La sicurezza è un tema endemico della contemporaneità e il perimetro degli accadimenti che la ricomprendono si estende sempre di più. E il Comitato interministeriale per la sicurezza della Repubblica ha potenzialmente le competenze per poter fronteggiare questo fenomeno crescente. Il commento di Mario Caligiuri, professore dell’Università della Calabria e presidente della Società italiana di Intelligence
Gli strumenti previsti dalle leggi sui Servizi possono essere utilizzati in modo non consueto ma appropriato. È questa la considerazione che emerge dalla proposta di Giorgia Meloni, presidente del Consiglio, in relazione alla convocazione in seduta permanente del Comitato interministeriale per la sicurezza della Repubblica (Cisr) per fronteggiare l’accentuazione dei flussi migratori.
È sicuramente una proposta mirata per una serie di ragioni, che provo a argomentare. In primo luogo, la sicurezza è un tema endemico della contemporaneità, per cui il perimetro degli accadimenti che la ricomprendono si estende sempre di più. Appunto per questo, un organismo come il Cisr, composto da sette ministri e dall’Autorità delegata per la sicurezza (il sottosegretario Alfredo Mantovano), ha potenzialmente le competenze per poter fronteggiare questo fenomeno crescente. In secondo luogo, il tema dell’immigrazione, quasi interrotto ai tempi del Covid, è in evidente aumento. E non ci vuole la Sibilla ellespontica per comprendere che lo sarà ancora di più nei prossimi mesi e nei prossimi anni.
Come ha ben spiegato l’economista britannico Paul Collier dell’Università di Oxford, uno dei massimi esperti di economia africana, “il divario di reddito tra i Paesi povere e quelli ricchi è mostruoso e il processo di crescita mondiale lo manterrà tale per vari decenni […] assisteremo all’accelerazione della migrazione dai paesi poveri verso quelli ricchi […] siamo alle prime fasi di uno squilibrio dalle proporzioni epiche”. Inoltre, Collier è ancora più attento, ricordando che siamo portati a valutare questo fenomeno, così come tutto il resto, in base alle nostre convinzioni morali, perché “sono i nostri valori etici a determinare le ragioni e i fatti che siamo disposti ad accettare”.
Pertanto, accordi con Paesi che si affacciano sul Mediterraneo e che rappresentano i luoghi di partenza degli immigrati servono per contenere un fenomeno irrefrenabile e dalle conseguenze molto incisive.
Di fronte a un fenomeno del genere, una visione europea sarebbe necessaria.

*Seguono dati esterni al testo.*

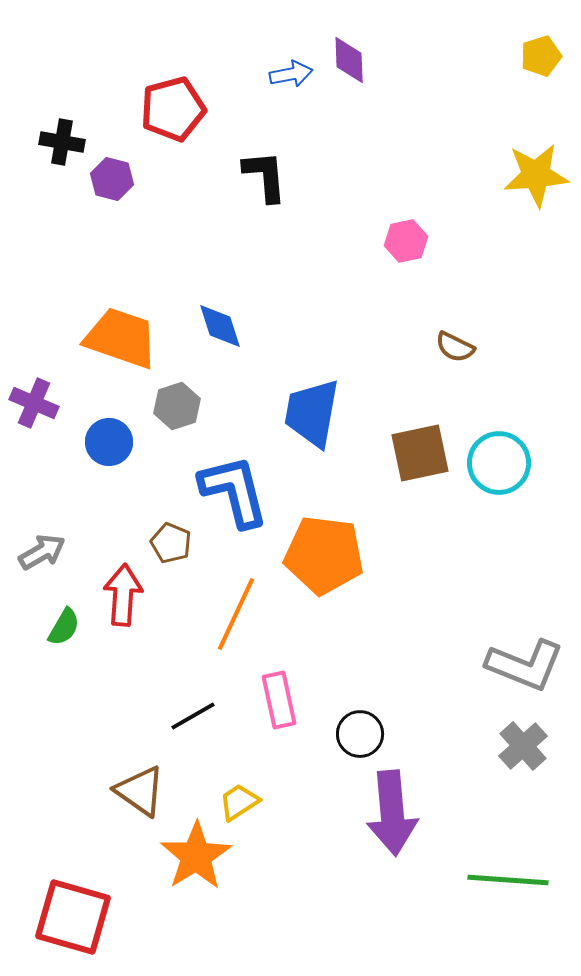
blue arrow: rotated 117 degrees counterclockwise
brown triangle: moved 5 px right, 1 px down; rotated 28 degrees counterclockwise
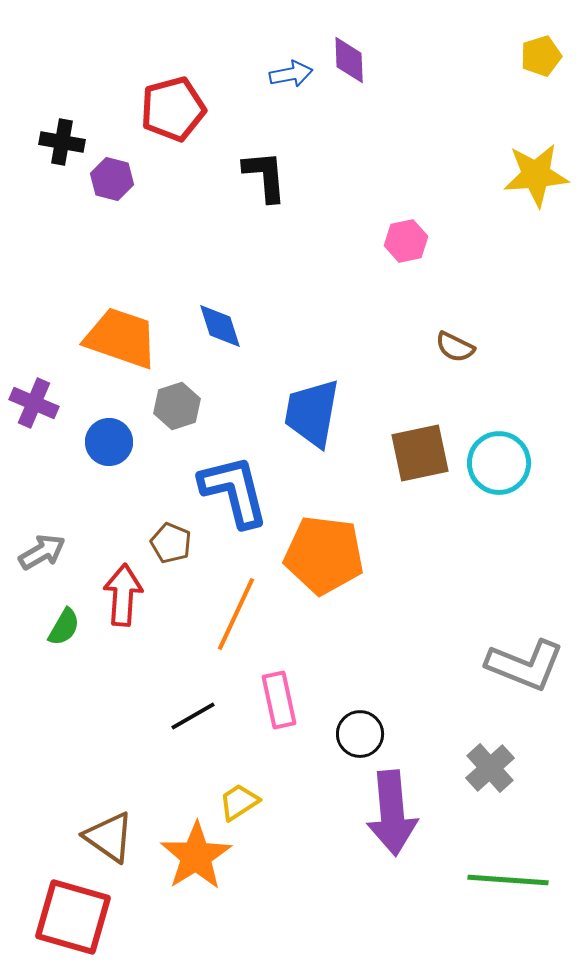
gray cross: moved 33 px left, 22 px down
brown triangle: moved 31 px left, 46 px down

Nel 2007 – ancora sull’eco dell’11 settembre ma anche degli attentati di Madrid (2004) e di Londra (2005) – il politologo e storico statunitense Daniel Pipes aveva pubblicato un saggio in cui, riguardo all’immigrazione islamica che si verificava in Europa, aveva ipotizzato tre diversi scenari: la prevalenza degli islamici, la loro espulsione da parte degli europei e l’integrazione più o meno pacifica. Con un certo allarmismo – che poi non si è riscontrato nella misura in cui lo prevedeva –, lo studioso americano metteva però comunque in guardia sulla “alienazione della maggioranza degli europei dalla loro cultura, il loro secolarismo estremo e lo scarso tasso di natalità”. Ma il destino italiano è inequivocabilmente legato all’Europa. Non a caso, Cesare Pavese, che era un poeta, ricordava che “nessuno si salva da solo”.
Per concludere utilizzare il Cisr per affrontare in modo organico e puntuale il fenomeno dell’’immigrazione è certamente appropriata e, secondo me, da mettere subito in pratica.
Questo significa pure focalizzare ancora meglio l’attività dei Servizi che già adesso stanno seguendo con particolare e crescente attenzione il fenomeno. Infatti, oltre all’impegno prioritario nel contrasto al terrorismo, nel 2022, solo sull’immigrazione clandestina, l’Aise ha prodotto l’11 per cento delle sue informative e l’Aisi il 17 per cento. L’anno precedente erano state rispettivamente il 10 e il 9 per cento e nel 2020 il 6 e l’8 per cento.